During this week there will be a lot of extra vegetarian dishes on the menu of the WUR restaurants. But inveterate meat eaters needn’t worry: dishes with meat will also be available.
In the Week Without Meat, WUR staff and students will be invited to forgo meat and try some vegetarian alternatives. The week is also the opportunity for the university to bundle its knowledge about the relation between meat consumption and a healthy, sustainable eating pattern and to share this on wur.nl, said Inge Buitink, communication advisor at Facility Services. “In this way, we’re contributing to more awareness and more knowledge about the theme of meat.”
Chapati
Master’s student Nutrition and Health Tele Boit, who has been a vegetarian for more than two years, thinks that the Week Without Meat is a good initiative. “Plant-based foods have a lot of nutritional benefits and this also promotes sustainability,” said Boit. In the Student Cooking Corner in Forum, she’s going to sell a typical Kenyan dish: Chapati, which is “a flatbread (a sort of durum or wrap, ed.) made of wheat flour with an accompaniment of bean stew in coconut sauce. I am cooking this to portray our rich authentic Kenyan culture through our traditional food.”

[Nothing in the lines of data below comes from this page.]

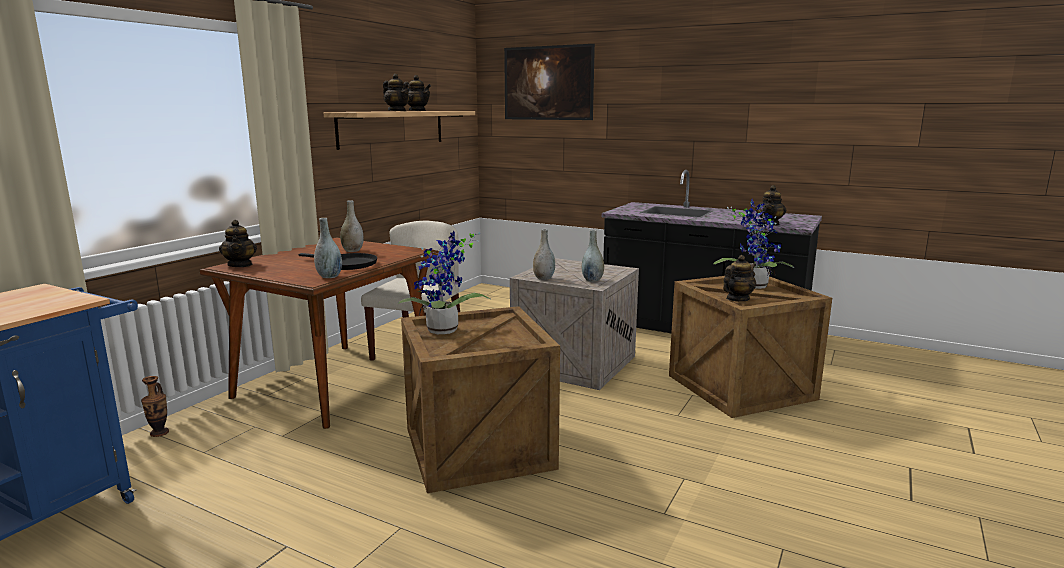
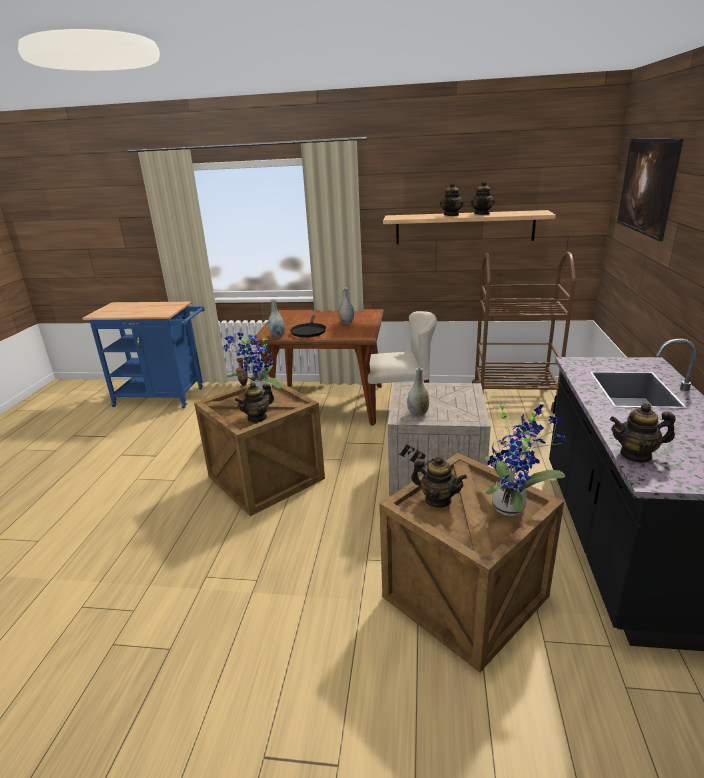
camera: 70 degrees right, 10 degrees up
(240, 265) = (289, 313): teapot -> teapot (257, 417)
(470, 306) = (513, 398): none -> brown cart
(544, 278) = (403, 394): grey vase -> none

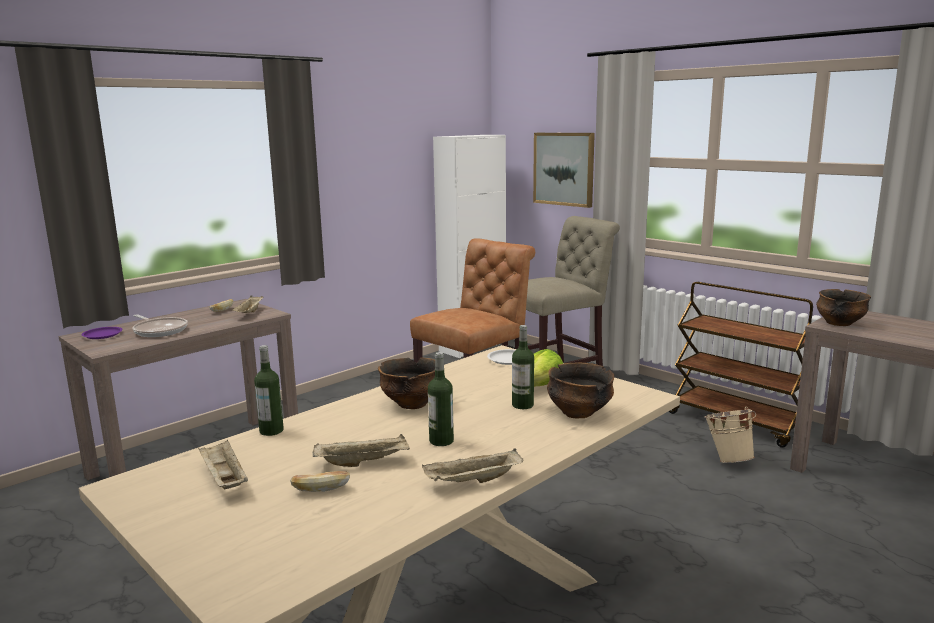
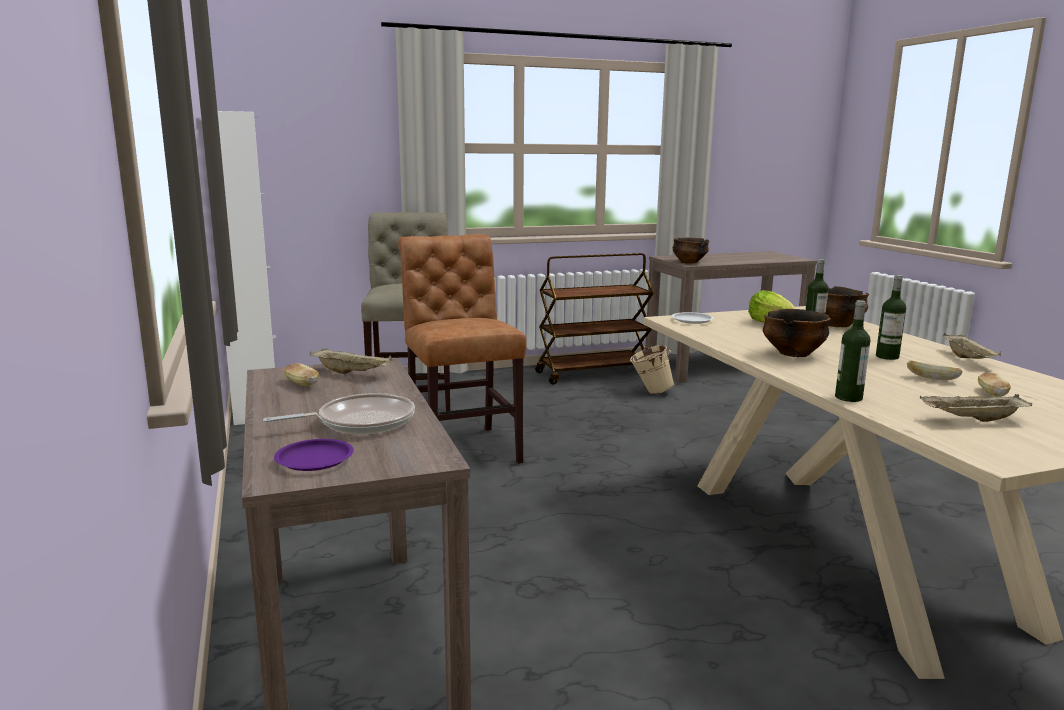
camera: 65 degrees left, 0 degrees up
(364, 462) = (932, 378): beige tray -> bread
(564, 169) = (340, 159): picture -> none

This is the first time that Boit is taking part in Student Cooking, a concept in which students buy their own ingredients, prepare dishes and then sell them in the restaurant in Forum. Cooking for large groups of people isn’t a challenge for Boit. “In the African culture cooking for the entire extended family is seen as a way of creating memories and bonding, so I tend to cook for a large amount of people often.You can try her Chapati in Forum during Wednesday’s lunch break.
The hip Vegetarian
The National Week Without Meat is an initiative of Isabel Boerdam, known from her blog and book ‘De Hippe Vegetariër’ [The Hip Vegetarian]. Various supermarkets and companies in the food sector are going to participate. According to the campaign week’s website, an adult saves 130 litres of water, 76 kilometres of driving and 770 grams of animal meat if you don’t eat meat for a week. With more than 42,300 participants (the number registered at the moment of writing), that means that almost 5.5 million litres of water, about 3.2 million driven kilometres and more than 32,500 kilos of animal meat will be saved.